Some of the projects I’ve heard about using Apache Arrow are :

  • Pandas a data frame library for manipulating data and presenting said data.
  • Polars similar to pandas but written in Rust and are much faster but not as feature-rich as pandas and as many integrations.
  • Hugging Face Datasets and SafeTensors a library for AI and machine learning.
  • Apache Spark is a big data processing library that is used in many big data pipelines and is also used as part of Databricks.
  • R is a programming lanaguage for data analysis and visualisation.
  • InfluxDB which I’ve used extensively in work. Its a time series database used for sensor data and other time series data like servers.

more examples can be found here.

What is Apache Arrow

In summary, it’s an in-memory columnar format that is not designed for storage but for in-memory use, hence the in-memory. Columular format allows acceleration on multicore CPUs and GPUs for faster data processing and faster due to the columns all having the same datatype (rows are usually different data types), and less waiting for your queries. The memory in use part means that data is optimized to be processed straight away whereas some formats are compressed or need to be converted, again slowing the data pipeline down.
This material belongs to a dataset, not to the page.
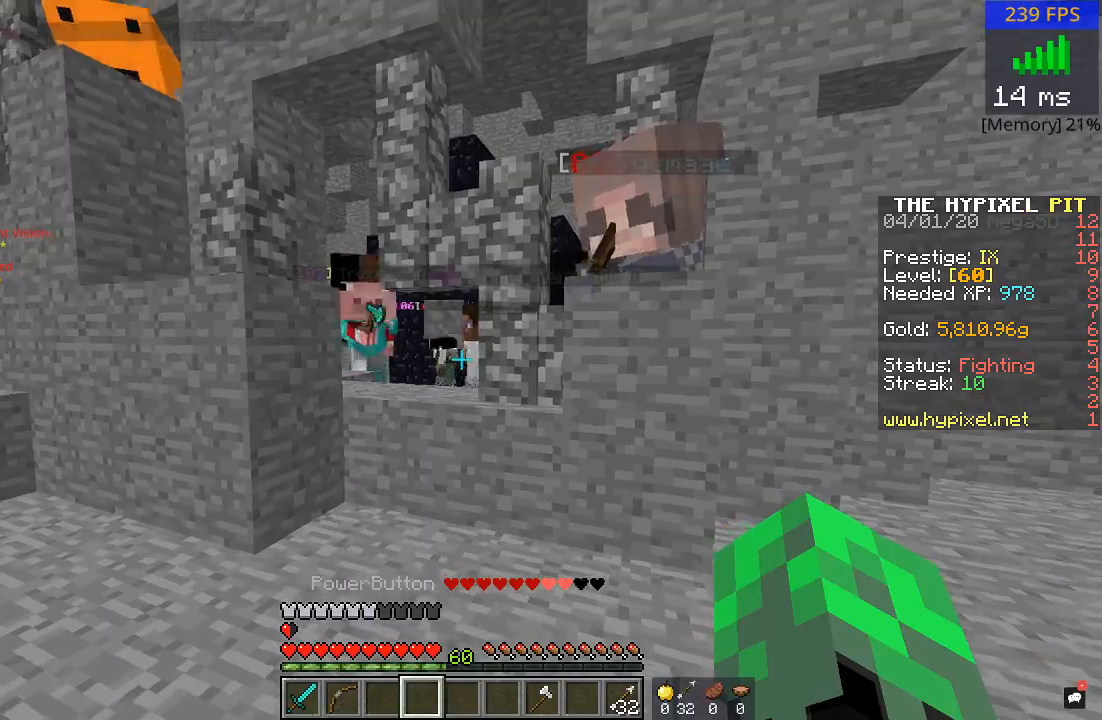
{"keys": ["w"], "mouse": [], "events": [[100, "s", "down"], [350, "s", "up"], [450, "d", "down"], [450, "w", "down"], [500, "d", "up"]]}
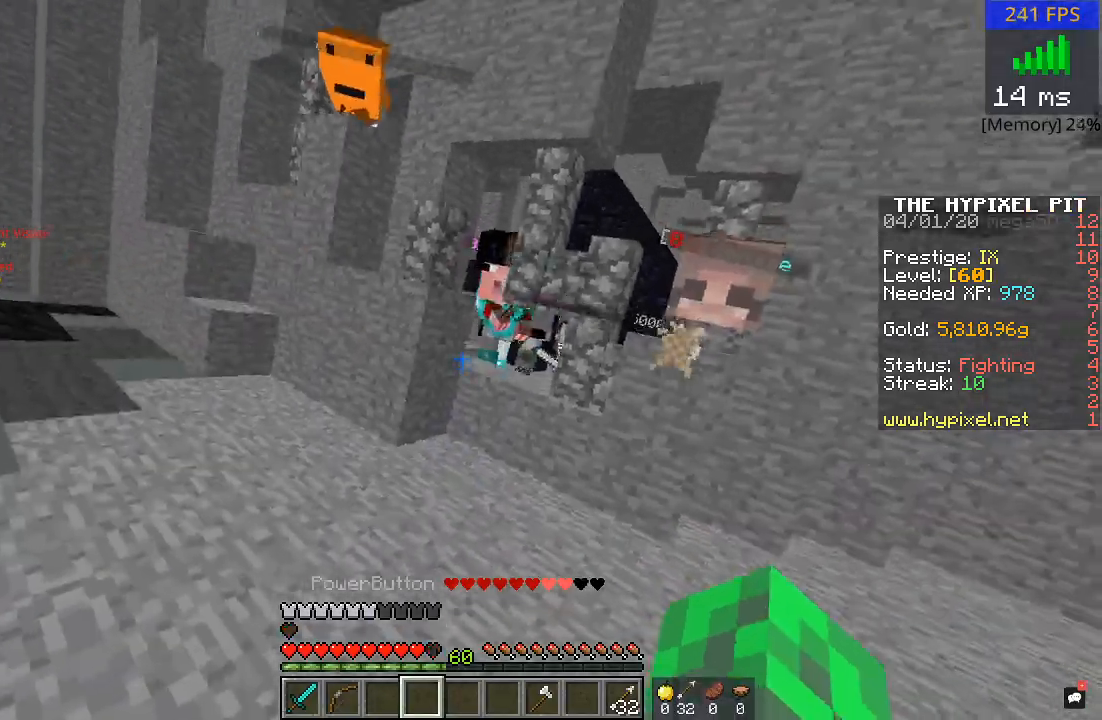
{"keys": ["w"], "mouse": [], "events": [[350, "d", "down"], [500, "d", "up"]]}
Why are people (and companies) developing with Apache Arrow

Why invent something that already exists. If you’re creating a new data manipulation library, why not use Apache Arrow as the data backend, it’s widely used and lots of people are actively making it better and it has Apache Arrow behind it with all their governance. It has a big community behind it and is well-maintained. Just create an issue on their git page to get issues fixed and it’s all transparent.

The thing that interests me for my day job is moving data between one library (e.g Polars) and another (e.g. Pandas) or one programming language (e.g. Python) and another (e.g Rust), using something they call zero copy which I understand means the data stays in the same format/location and you just pass the pointer to the different libraries.

I listened to a podcast by the creator of Influx DB listen here and his take was that if you spend all the time to developing a data backend. By the time it’s finished, you probably already lost the lead against the competition as competition has already built using Apache Arrow and grabbed your customers. It’s also hard running a big team of developers, not just technically but dealing with people and all the other things that come with it. So why not use Apache Arrow and work on customer experience features that make your product unique. He also mentioned that the Apache Arrow team are doing a great job, if you can’t beat them, join them!

Hugging Faces is using it for its efficient handling of data which is incredibly important in AI and Machine Learning pipelines. They make a lot of reference to the zero-copy of the data for things like saving weights of (large) models.

How will this affect me and the tasks I do regularly

For work, I perform data manipulation in Pandas but it’s slow whereas something like Polar is quick but is still young so doesn’t have all the features and integrations that Pandas has. I have some slow routines in Pandas where it’s looping through GBs of data, I’m going to use Polar for the data-intensive part and then pass to Pandas for things like charting and other integrations. I’m mostly seeing positives from libraries using Apache Arrow rather than companies/developers designing their data backends. From an end-user perspective, it’s great that I can use different tools throughout the pipeline and not have any incompatibility issues because the data is always the same datatype. This means I can use the best tool for the job at any particular part of the data pipeline.

I’ve also heard good things about DuckDB which is a in-memory database that uses Apache Arrow.

I use Pytorch pretty much every day and I’ve seen a project on their website torcharrow that’s in beta. It’s said to be similar to torch.tensor but I’ve not used it yet, I will when I get time or maybe when it’s more mature.

It is going to be interesting to see where else Apache Arrow pops up as I keep hearing more about it as the days go by.